For all those teachers who take work home at night, creating lessons they hope kids will like, the reward is a good day in class. Now, there could be another payoff: cash.
Teachers are selling their original lectures, course outlines, lesson plans, and study guides to other teachers through a new web site launched by New York entrepreneur Paul Edelman.
The site, teacherspayteachers.com, aims to be an eBay for educators. For a $29.95 yearly fee, sellers can post their work and set their prices–and buyers can rate the products.
“It’s a way to pat teachers on the back, to value what they do,” Edelman said. “They create the material night after night. The best way to value that is to put a price on it.”
Lots of web sites offer lesson plans that can be purchased or downloaded for free. Yet Edelman says these sites don’t cover a fraction of the content teachers themselves have come up with. By offering teachers a way to make a buck, the 33-year-old former teacher says he’s found a niche.
He’s banking on it. Edelman cashed in his retirement fund and maxed out his credit cards to launch the business in April. He keeps 15 percent of every sale, but he knows the only way he will really make money is by getting “teacher-authors” to pay the membership fee.
So far, he’s recruited about 80. That includes eight former state teachers of the year who got free lifetime memberships.
Need a lesson about the history of China? How about a way to teach the Industrial Revolution through documentary photography–or a manual for organizing a poetry slam?
They’re all for sale. Many of the items go for only a dollar or so.

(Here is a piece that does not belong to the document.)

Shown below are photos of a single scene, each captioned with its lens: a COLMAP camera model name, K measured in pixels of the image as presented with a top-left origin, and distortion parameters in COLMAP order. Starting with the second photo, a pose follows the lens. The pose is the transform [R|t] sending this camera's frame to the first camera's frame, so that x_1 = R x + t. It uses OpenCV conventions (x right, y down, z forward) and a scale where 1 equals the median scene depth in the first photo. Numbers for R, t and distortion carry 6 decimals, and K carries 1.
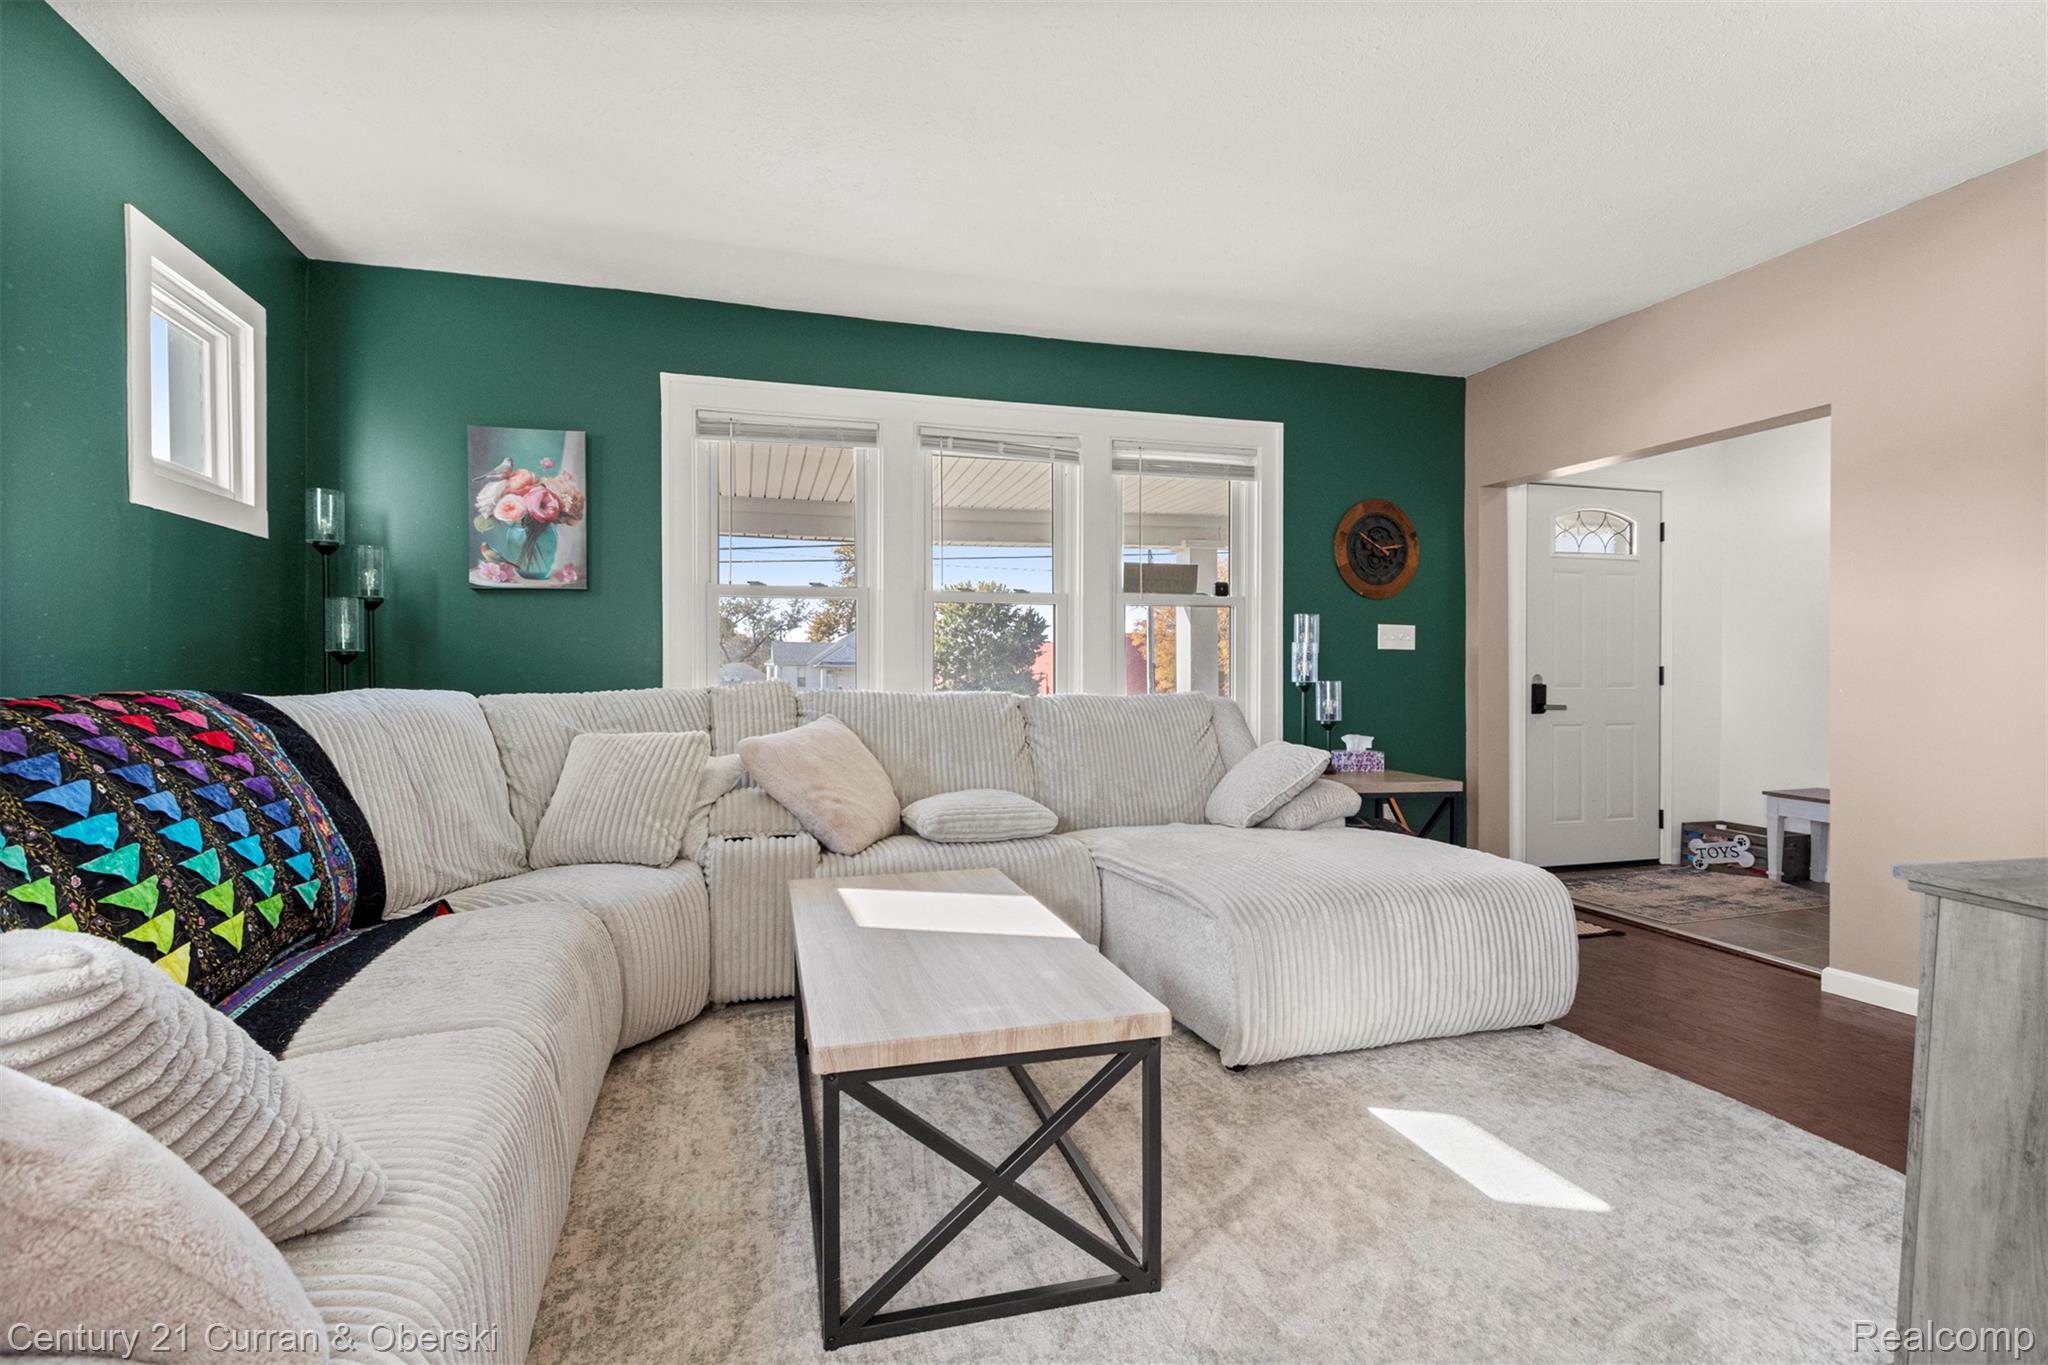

“We’re all out there looking for different things,” said Ron Hubbard, 36, a fifth-grade teacher in San Ramon, Calif., who has purchased 11 items for $41. “Each class is different; each year is different. You like to put your own little spin on it.”
Hubbard, for example, picked up some timelines on American history, logic games for his gifted students, and a software program that lets him randomly select pairings of students. He’s pleased.
“It’s fellow teachers, so you figure they’re going to give you a good deal,” he said.
States decide which subjects must be covered in class. Textbooks provide outlines and exercises along with the basic facts. But teachers decide how to fill the gaps each day.
“This is what we do all the time–we’re down in the trenches, sharing information. This just gives us access on a much wider basis,” said Jim Smith, who teaches U.S. history in Las Cruces, N.M., and took the state’s top teaching honor a few years ago.
Smith just made his first sale on the site. He isn’t expecting to rake it in.
“I’ve got lessons on there for $3.50,” he said. “I’m not going to get rich off of that. Maybe an extra night each month I’ll get to go out to eat.”
Jerry Caveglia, a retired 32-year teaching veteran from the San Francisco area, said he hates to see years of his original lessons go to waste. So he has posted 11 items, from a free list of excellent novels to a $10 unit on American studies.
“It’s hard for new teachers to know where to turn,” he said. “This way, you can go online, get the material, and look like a star without anybody knowing where you got it from.”
The site warns teachers not to post someone else’s copyrighted material. If they do, their online store will be shut down and they might face legal consequences.
Reg Weaver, who represents millions of teachers as president of the National Education Association, said he’s never heard of teachers trying to sell their lessons. He said he didn’t know enough about the web site to judge it. But he doesn’t mind the sharing of ideas.
“This is the new generation of teachers we’re talking about. They rely more on technology,” Weaver said. “If something works, it doesn’t matter where it comes from.”
Teacher entrepreneurship isn’t new, said Charlene Gaynor, CEO of the Association of Educational Publishers. Teachers have helped turn supplemental publishing–that is, the daily classroom lessons and materials beyond textbooks–into a $3 billion industry.
The new site is just another form of that, Gaynor said.
While students have been criticized for plagiarizing other people’s work through the internet, Edelman says that scenario doesn’t apply here. Teachers are willingly selling their work, and those who buy it still have to apply it in their own way in the classroom.
Unlike eBay, the online auction site of everything from used cars to trendy sandals, Edelman’s site specializes in teaching materials. Teachers can browse through a range of subject areas, such as science, and then delve into subcategories, like chemistry and physics.
Edelman hopes teachers will be wooed by the little things. Every purchase is tax-deductible, he says. Every seller reportedly gets a 30-day money-back guarantee on the annual fee.
Overall, the project’s fate will depend on how big the catalog gets–and how good it is.
“Why just give it away?” Edelman tells teachers. “This is what you’ve worked hard on.”